Data records |
----

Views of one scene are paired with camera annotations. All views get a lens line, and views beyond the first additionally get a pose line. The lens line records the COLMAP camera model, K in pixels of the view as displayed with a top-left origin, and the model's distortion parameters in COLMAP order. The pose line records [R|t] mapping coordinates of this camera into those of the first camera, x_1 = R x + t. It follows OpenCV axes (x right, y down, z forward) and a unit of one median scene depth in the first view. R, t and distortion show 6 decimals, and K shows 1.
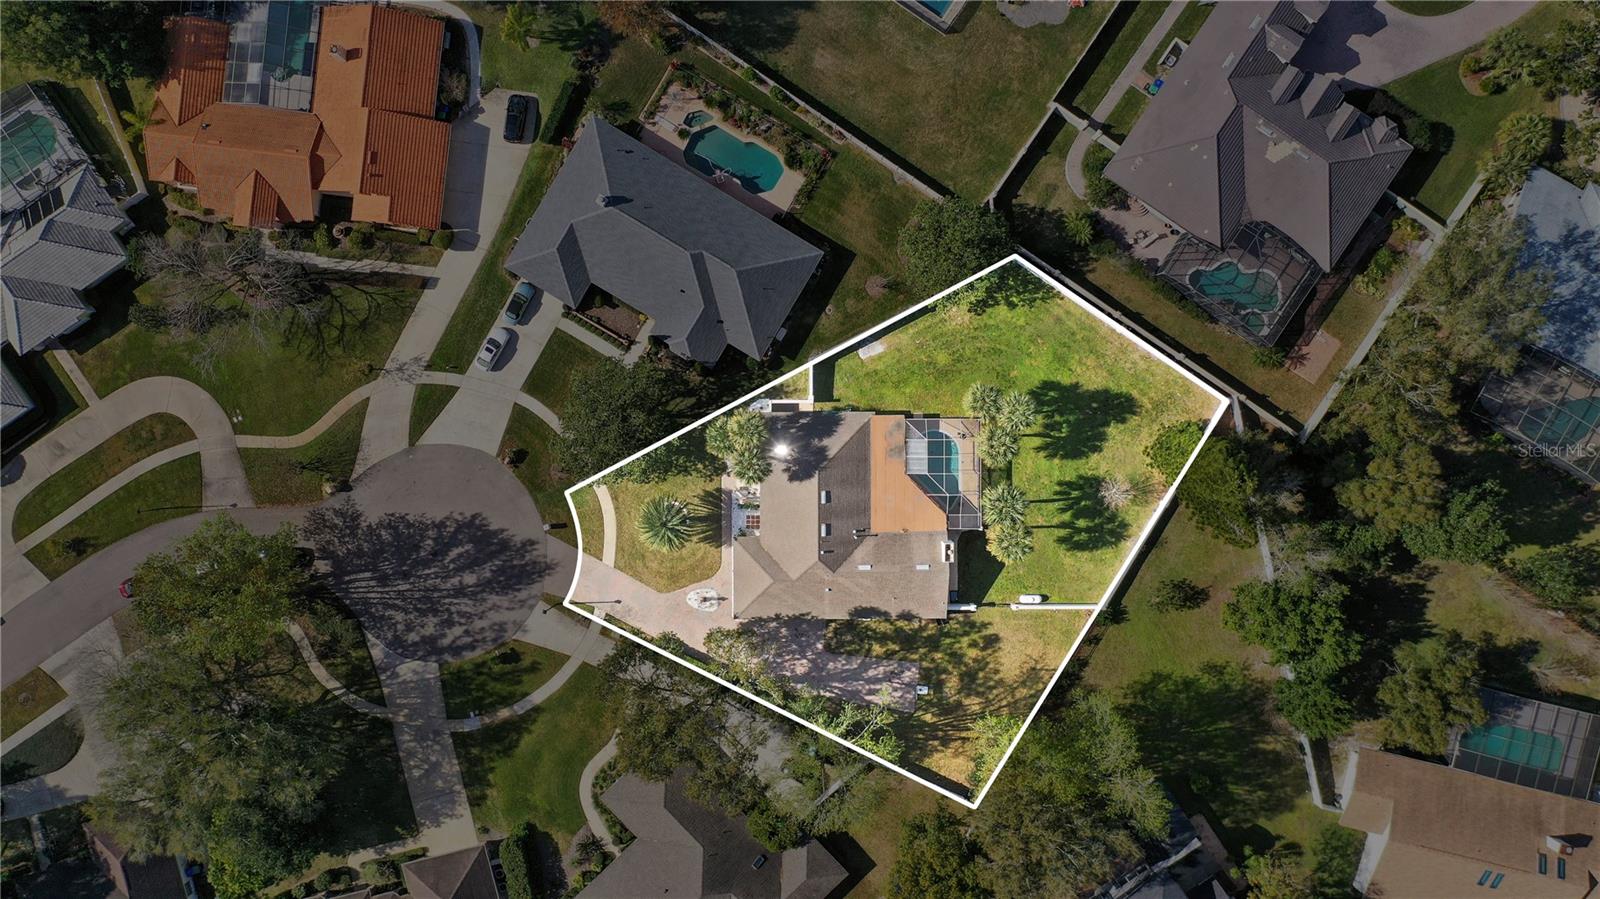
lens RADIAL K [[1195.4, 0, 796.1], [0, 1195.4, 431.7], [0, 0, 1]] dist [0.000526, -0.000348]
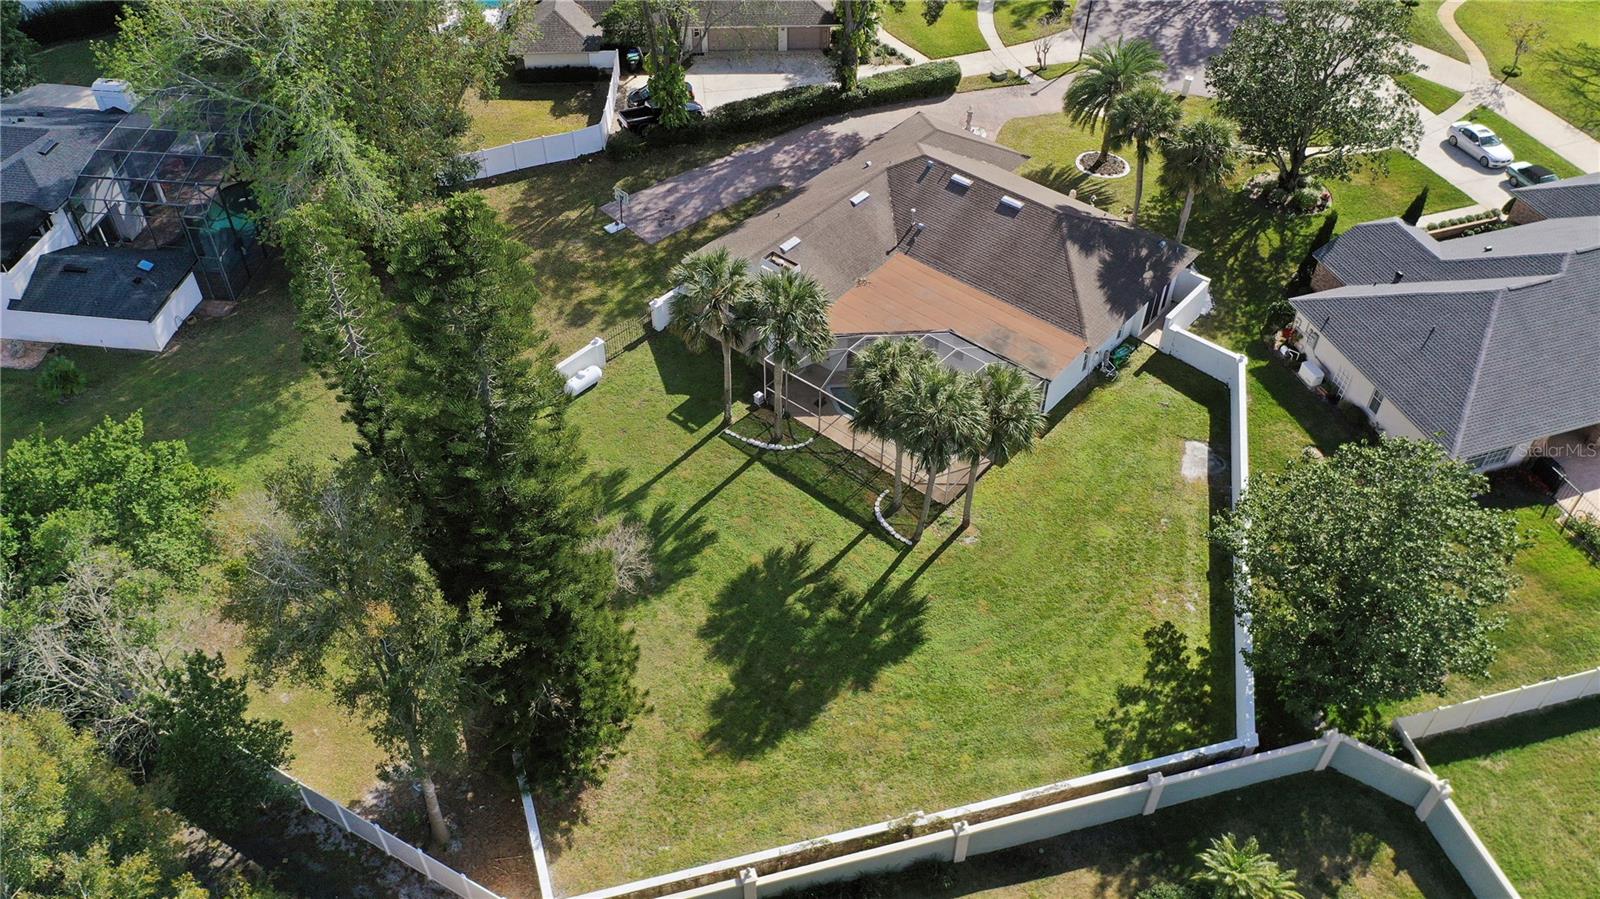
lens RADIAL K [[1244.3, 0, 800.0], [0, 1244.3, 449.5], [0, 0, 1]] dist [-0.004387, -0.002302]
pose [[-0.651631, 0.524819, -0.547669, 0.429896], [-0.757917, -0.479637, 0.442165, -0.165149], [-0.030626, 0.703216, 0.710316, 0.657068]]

----

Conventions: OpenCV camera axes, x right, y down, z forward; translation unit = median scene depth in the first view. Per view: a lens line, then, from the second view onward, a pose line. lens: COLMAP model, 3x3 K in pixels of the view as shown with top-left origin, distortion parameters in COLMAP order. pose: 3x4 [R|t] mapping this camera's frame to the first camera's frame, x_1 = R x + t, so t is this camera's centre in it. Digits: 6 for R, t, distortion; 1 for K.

----

What the task asks |
Retype the lines exactly, beginning with the line that contains "Views of one" and continuing through the line that contains "0.703216, 0.710316, 0.657068]]". Leave the pictures out of your answer.

Your solution |
Views of one scene are paired with camera annotations. All views get a lens line, and views beyond the first additionally get a pose line. The lens line records the COLMAP camera model, K in pixels of the view as displayed with a top-left origin, and the model's distortion parameters in COLMAP order. The pose line records [R|t] mapping coordinates of this camera into those of the first camera, x_1 = R x + t. It follows OpenCV axes (x right, y down, z forward) and a unit of one median scene depth in the first view. R, t and distortion show 6 decimals, and K shows 1.
lens RADIAL K [[1195.4, 0, 796.1], [0, 1195.4, 431.7], [0, 0, 1]] dist [0.000526, -0.000348]
lens RADIAL K [[1244.3, 0, 800.0], [0, 1244.3, 449.5], [0, 0, 1]] dist [-0.004387, -0.002302]
pose [[-0.651631, 0.524819, -0.547669, 0.429896], [-0.757917, -0.479637, 0.442165, -0.165149], [-0.030626, 0.703216, 0.710316, 0.657068]]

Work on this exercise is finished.